◆ Reading passage:
# Paver Patio grade issue



## AGWhitehouse (Jul 1, 2011)

Fill it in or excavate the balance of the patio to create an uniform even slope. Filling in will require blending at that corner, while excavating will require blending at all sides. I'd recommend a max. slope of 2% (1" down for 50" across). This is the max slope for wheelchairs (if applicable) and I did that slope on my patio and any steeper and you will notice it while seated in a chair and walking around.

Do note that 2% slopes in two directions makes for a steeper slope when walking diagonally. So either do a 1% slope in 2 directions or a single 2% slope in one direction and level perpendicular to that direction.


----------



## topher0524 (Feb 9, 2009)

AGWhitehouse thanks for the reply. 
If I decide to fill it in would you recommend any specific filler? would it just be regular dirt or should I use the concrete paver base? Also is there any issue with that area settling and resulting in the patio getting ruined?
I also sketched up the actual dimensions, if you take a look at the gradient area you will see where the lawn starts to pitch. the darkest area represents the 7" below grade.









Thanks Again


----------



## brockmiera (Oct 9, 2012)

You could build a little retaining wall and backfill it to level.


----------



## AGWhitehouse (Jul 1, 2011)

fill with 3/4" process and top with stone dust for leveling. You'll need to tamp in lifts to minimize settling. I wouldn't place more than 4" depth without a thorough tamping effort. You can do a retaining wall as noted above or get topsoil and fill against patio edge and swail out from there.

Is the 7" difference when the striking a level line from the far corner of the patio? Because a 2% slope over 18ft is +/- 4-1/4" which only leaves you with 3" of soils to deal with...


----------



## topher0524 (Feb 9, 2009)

yes the 7" difference is when striking a line. Is the 2% slope using the 1/4 per foot theory?

◆ Set of tasks:
1/ Reproduce the forum thread on the paver patio grade issue in full, word for word.
2/ From the listing below, pull out every line that contains the string "kern".

◆ Records provided:
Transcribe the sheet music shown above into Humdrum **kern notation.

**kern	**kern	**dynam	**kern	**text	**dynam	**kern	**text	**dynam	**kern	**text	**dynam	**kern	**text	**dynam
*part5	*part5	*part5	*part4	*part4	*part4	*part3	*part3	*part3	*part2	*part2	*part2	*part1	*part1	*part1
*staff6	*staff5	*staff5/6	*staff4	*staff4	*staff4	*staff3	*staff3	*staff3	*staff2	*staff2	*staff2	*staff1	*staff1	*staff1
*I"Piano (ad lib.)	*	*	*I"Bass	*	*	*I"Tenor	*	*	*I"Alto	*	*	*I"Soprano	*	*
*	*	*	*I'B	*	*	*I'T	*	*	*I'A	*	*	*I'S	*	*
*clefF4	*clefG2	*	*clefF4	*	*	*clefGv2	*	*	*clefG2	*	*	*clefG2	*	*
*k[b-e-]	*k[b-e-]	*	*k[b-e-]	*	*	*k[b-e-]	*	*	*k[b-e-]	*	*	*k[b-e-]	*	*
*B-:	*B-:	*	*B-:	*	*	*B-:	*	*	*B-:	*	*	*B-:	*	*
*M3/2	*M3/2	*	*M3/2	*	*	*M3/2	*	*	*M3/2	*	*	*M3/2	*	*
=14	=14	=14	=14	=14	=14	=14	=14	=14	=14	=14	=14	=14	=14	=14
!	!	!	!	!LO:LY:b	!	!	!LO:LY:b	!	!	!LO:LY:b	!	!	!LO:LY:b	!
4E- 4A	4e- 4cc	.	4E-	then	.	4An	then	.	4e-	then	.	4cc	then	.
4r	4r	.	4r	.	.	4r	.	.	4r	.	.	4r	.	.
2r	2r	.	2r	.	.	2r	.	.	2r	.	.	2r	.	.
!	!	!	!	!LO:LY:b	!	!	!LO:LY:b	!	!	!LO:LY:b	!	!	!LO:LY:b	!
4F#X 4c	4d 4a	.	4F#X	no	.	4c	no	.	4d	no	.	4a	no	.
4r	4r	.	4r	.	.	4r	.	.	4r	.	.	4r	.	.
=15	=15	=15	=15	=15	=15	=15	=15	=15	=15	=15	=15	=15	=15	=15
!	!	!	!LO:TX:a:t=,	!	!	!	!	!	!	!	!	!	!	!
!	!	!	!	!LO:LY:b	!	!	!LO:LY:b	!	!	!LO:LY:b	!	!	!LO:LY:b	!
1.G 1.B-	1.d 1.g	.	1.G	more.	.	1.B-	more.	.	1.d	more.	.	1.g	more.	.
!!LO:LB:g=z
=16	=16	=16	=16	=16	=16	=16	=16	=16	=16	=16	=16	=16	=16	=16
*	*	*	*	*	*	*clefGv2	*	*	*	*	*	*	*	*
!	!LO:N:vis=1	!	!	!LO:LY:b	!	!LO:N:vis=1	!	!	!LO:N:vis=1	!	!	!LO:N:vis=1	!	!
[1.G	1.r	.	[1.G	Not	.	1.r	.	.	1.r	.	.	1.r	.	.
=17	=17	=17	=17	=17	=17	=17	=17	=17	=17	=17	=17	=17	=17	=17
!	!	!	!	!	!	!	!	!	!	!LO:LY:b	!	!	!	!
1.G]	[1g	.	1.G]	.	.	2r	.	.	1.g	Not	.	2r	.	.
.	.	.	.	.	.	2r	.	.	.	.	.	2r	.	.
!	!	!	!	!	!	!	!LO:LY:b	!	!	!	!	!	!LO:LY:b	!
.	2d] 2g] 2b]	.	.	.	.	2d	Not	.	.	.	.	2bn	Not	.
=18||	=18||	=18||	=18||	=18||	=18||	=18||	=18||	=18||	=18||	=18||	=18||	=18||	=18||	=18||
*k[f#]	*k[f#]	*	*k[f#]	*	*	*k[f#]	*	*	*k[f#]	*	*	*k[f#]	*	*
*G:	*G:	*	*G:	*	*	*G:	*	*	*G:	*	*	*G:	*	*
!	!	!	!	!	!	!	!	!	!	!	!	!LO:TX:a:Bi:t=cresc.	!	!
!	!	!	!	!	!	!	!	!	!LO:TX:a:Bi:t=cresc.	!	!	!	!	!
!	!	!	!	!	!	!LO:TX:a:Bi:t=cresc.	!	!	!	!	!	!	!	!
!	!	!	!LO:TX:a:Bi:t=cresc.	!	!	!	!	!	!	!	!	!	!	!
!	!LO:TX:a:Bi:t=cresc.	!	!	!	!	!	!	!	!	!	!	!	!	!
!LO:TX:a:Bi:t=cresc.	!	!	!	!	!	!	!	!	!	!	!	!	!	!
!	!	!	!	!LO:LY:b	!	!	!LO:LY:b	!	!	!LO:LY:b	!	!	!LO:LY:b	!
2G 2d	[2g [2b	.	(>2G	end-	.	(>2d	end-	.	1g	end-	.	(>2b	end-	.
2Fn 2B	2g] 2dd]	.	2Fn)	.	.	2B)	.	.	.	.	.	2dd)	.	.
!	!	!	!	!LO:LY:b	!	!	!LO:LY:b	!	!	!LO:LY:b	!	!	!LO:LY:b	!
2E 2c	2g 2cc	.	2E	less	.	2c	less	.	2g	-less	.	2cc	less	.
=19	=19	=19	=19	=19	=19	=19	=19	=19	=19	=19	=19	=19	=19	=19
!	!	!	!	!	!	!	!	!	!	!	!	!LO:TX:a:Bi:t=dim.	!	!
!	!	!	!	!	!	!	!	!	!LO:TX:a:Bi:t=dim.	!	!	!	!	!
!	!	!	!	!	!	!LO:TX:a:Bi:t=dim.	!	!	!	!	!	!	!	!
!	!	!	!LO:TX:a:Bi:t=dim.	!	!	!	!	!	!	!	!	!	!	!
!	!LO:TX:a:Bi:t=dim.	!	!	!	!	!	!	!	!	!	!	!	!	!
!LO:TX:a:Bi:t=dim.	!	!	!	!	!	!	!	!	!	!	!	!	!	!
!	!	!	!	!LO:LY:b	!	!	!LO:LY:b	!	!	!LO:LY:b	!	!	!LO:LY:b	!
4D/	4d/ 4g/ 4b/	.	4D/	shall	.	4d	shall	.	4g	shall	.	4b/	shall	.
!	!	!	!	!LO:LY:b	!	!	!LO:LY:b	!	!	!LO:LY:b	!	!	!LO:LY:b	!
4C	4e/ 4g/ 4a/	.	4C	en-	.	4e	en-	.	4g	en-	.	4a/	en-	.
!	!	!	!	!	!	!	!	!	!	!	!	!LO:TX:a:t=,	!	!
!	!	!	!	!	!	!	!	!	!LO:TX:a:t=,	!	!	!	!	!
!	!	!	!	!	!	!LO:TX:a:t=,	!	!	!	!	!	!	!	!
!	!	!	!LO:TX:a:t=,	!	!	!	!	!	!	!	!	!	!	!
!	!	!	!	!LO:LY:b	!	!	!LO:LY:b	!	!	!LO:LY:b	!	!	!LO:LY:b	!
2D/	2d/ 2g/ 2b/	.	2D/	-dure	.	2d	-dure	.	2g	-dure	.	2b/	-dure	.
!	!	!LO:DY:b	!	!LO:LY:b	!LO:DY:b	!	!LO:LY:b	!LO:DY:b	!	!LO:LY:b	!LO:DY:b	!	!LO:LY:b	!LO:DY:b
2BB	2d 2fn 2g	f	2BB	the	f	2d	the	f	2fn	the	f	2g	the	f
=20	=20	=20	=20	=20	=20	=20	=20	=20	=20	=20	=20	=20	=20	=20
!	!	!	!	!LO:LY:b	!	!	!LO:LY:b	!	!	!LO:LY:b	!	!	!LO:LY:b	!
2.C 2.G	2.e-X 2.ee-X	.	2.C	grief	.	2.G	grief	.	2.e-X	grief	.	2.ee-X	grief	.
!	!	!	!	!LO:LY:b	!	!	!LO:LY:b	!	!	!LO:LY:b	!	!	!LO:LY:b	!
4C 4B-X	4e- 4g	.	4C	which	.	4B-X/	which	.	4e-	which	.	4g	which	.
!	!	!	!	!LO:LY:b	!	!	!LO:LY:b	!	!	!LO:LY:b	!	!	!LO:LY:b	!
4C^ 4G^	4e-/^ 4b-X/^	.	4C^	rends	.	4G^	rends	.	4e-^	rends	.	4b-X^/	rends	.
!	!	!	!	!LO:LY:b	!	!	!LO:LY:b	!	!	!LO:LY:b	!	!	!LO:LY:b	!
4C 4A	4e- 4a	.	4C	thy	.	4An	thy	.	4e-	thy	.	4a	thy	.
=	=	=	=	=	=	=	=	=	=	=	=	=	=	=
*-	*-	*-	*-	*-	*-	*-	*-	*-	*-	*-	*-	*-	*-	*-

◆ Task responses:
1/
# Paver Patio grade issue



## AGWhitehouse (Jul 1, 2011)

Fill it in or excavate the balance of the patio to create an uniform even slope. Filling in will require blending at that corner, while excavating will require blending at all sides. I'd recommend a max. slope of 2% (1" down for 50" across). This is the max slope for wheelchairs (if applicable) and I did that slope on my patio and any steeper and you will notice it while seated in a chair and walking around.

Do note that 2% slopes in two directions makes for a steeper slope when walking diagonally. So either do a 1% slope in 2 directions or a single 2% slope in one direction and level perpendicular to that direction.


----------



## topher0524 (Feb 9, 2009)

AGWhitehouse thanks for the reply. 
If I decide to fill it in would you recommend any specific filler? would it just be regular dirt or should I use the concrete paver base? Also is there any issue with that area settling and resulting in the patio getting ruined?
I also sketched up the actual dimensions, if you take a look at the gradient area you will see where the lawn starts to pitch. the darkest area represents the 7" below grade.









Thanks Again


----------



## brockmiera (Oct 9, 2012)

You could build a little retaining wall and backfill it to level.


----------



## AGWhitehouse (Jul 1, 2011)

fill with 3/4" process and top with stone dust for leveling. You'll need to tamp in lifts to minimize settling. I wouldn't place more than 4" depth without a thorough tamping effort. You can do a retaining wall as noted above or get topsoil and fill against patio edge and swail out from there.

Is the 7" difference when the striking a level line from the far corner of the patio? Because a 2% slope over 18ft is +/- 4-1/4" which only leaves you with 3" of soils to deal with...


----------



## topher0524 (Feb 9, 2009)

yes the 7" difference is when striking a line. Is the 2% slope using the 1/4 per foot theory?

2/
Transcribe the sheet music shown above into Humdrum **kern notation.
**kern	**kern	**dynam	**kern	**text	**dynam	**kern	**text	**dynam	**kern	**text	**dynam	**kern	**text	**dynam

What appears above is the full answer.